Por otros lados andan los viajeros recolectores de noticias y de Cauquenes nada se sabe.Siempre la misma cosa: el pueblo es un misterio oculto en el valle entre Parral y la Cordillera de la Costa… Antes, por lo menos pasaba el tren.
Pero la línea del ferrocarril hoy sólo acumula pasto seco en verano y musgo en invierno.
Las imágenes de los medios llegan de Santiago, Concepción, Valparaíso. Los Cauqueninos o Cauques, como me gusta llamarnos, tenemos que conformarnos con la Fe. Imaginando que las viñas y las casas siguen en pie. Y al cerrar los ojos sentimos el calor abrazante de marzo y recordamos a la “copa de agua”, el tanque o depósito que conserva el líquido elemento de nuestro pueblo, galáctica estructura de cemento que, a fuerza de visualizarla, se erigió en obelisco, tótem acuático, monumento.
De niña tenía la recurrente pesadilla de que dicha “copa” expulsaba lava caliente mientras del cielo llovía fuego. En estos dias interminables en que el pueblo es un caserío mudo y sin rostro, se me figura ese infierno de mis miedos infantiles.
Los Cauques seguramente están de pie, haciendo fila, levantando escombros, sacudiéndose la sacudida. Ni tiempo para llantos debe haber. Ni para lamentar tumbas abiertas de los que están bajo tierra.
En alguna nómina he visto apellidos de mi familia. En una lista de sobrevivientes, y se me estremece el pecho.
Me sigo armando de historias sencillas donde los veo transitar para resistir la angustia de no saber.
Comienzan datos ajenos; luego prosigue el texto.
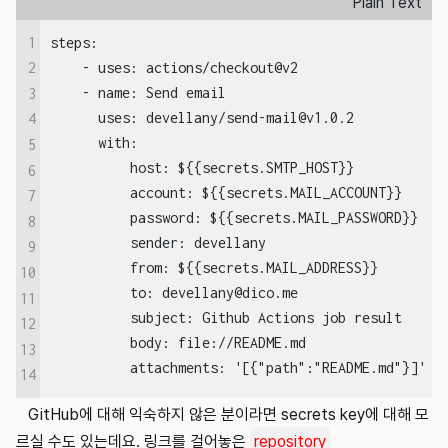
Plain Text
1
steps:

    - uses: actions/checkout@v2

2
    - name: Send email

3
      uses: devellany/send-mail@v1.0.2

4
      with:

5
          host: ${{secrets.SMTP_HOST}}

6
          account: ${{secrets.MAIL_ACCOUNT}}

7
          password: ${{secrets.MAIL_PASSWORD}}

8
          sender: devellany

9
          from: ${{secrets.MAIL_ADDRESS}}

10
          to: devellany@dico.me

11
          subject: Github Actions job result

12
          body: file://README.md

13
          attachments: '[{"path":"README.md"}]'
14
GitHub에 대해 익숙하지 않은 분이라면 secrets key에 대해 모
르실 수도 있는데요. 링크를 걸어놓은
repository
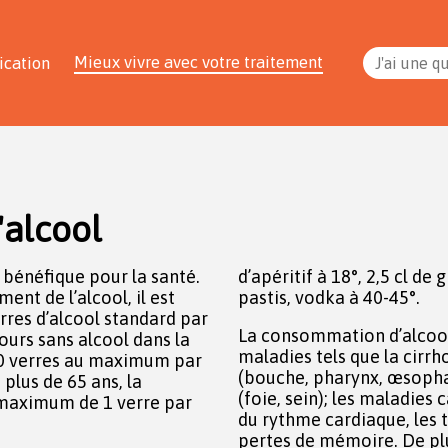
Mieux vivre avec votre traitement
ication
J'ai une q
alcool
bénéfique pour la santé.
d’apéritif à 18°, 2,5 cl de g
nt de l’alcool, il est
pastis, vodka à 40-45°.
es d’alcool standard par
La consommation d’alcoo
ours sans alcool dans la
maladies tels que la cirrho
10 verres au maximum par
(bouche, pharynx, œsopha
plus de 65 ans, la
(foie, sein); les maladies 
maximum de 1 verre par
du rythme cardiaque, les 
pertes de mémoire. De plus,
Veo la feria y a las mujeres avanzando presurosas entre las verduras, los tomates, las papas y los duraznos. Las veo comprar pescado para compartir con los vecinos. Las veo revolviendo la olla común.En las esquinas se me aparecen los hombres levantando carretillas con tierra, recorriendo las calles y acarreando gente, de aquí para allá… discutiendo cómo sortear el río ahora que el puente de la Estación está cortado.
Los veo levantando lo que se pueda levantar y continuando, como siempre, buscándole la sombra a las veredas que queman.
He visto el nombre de uno que conozco en las listas malas.
Imagino que murió aplastado por su propia casa. La misma donde velamos a sus padres. Una casa más vieja que los recuerdos y endeble como la memoria.
No hay noticias de Cauquenes y los que quedamos afuera quisiéramos estar, porque como un eco de fiesta, igualmente nos llegan algunas risas. E imaginamos que los Cauques deben andar con la sonrisa en la cara. Porque la mayoría están vivos y lo material se recupera.
Cauquenes no está muerto. Es un herido que no grita porque sabe de aguante.
Cauquenes no está roto ni llora a mares sueños quebrados por la arbitraria naturaleza.
No hay lujos que echar de menos. Porque nunca tuvimos ni quisimos.
Nuestra ciudad se arma desde su sencilla pero firme base de pueblo chico: a punta de vecinos metiches y cooperadores. Con los sacos de papa del campo y los mariscos de ese mismo océano fiero que se levantó sobre nuestros vecinos Pelluhue y Curanipe, y los pueblos sufridos de la costa que con la cabeza en alto emergen desde el vacío.
Vacío que hace eco en mi casa, desde donde aguardo insomne que las imágenes me devuelvan a mi tierra y mi gente.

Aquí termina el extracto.